Source material:

────────

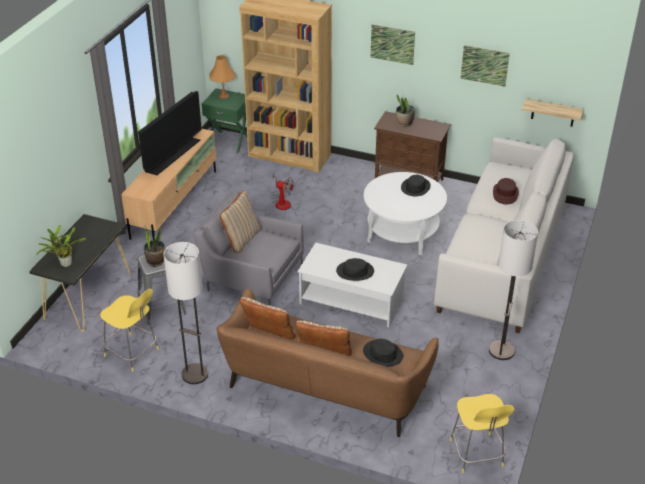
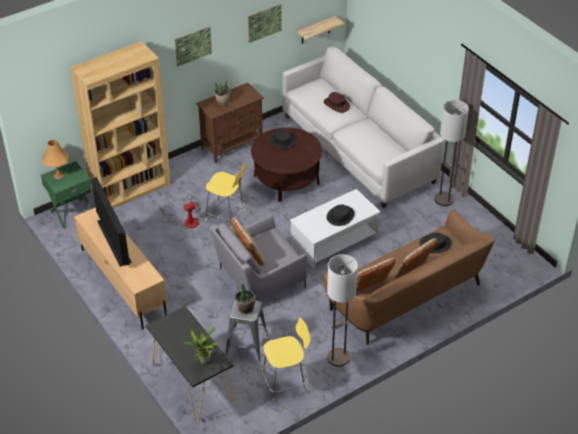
camera: 55 degrees left, 5 degrees up
(402, 232) = (286, 179): white coffee table -> brown coffee table
(477, 454) = (520, 258): yellow stool -> yellow stool (226, 216)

────────

Task item:
Set down all of the material word for word, but keep each picture out.

Solution below:
camera: 55 degrees left, 5 degrees up
(402, 232) = (286, 179): white coffee table -> brown coffee table
(477, 454) = (520, 258): yellow stool -> yellow stool (226, 216)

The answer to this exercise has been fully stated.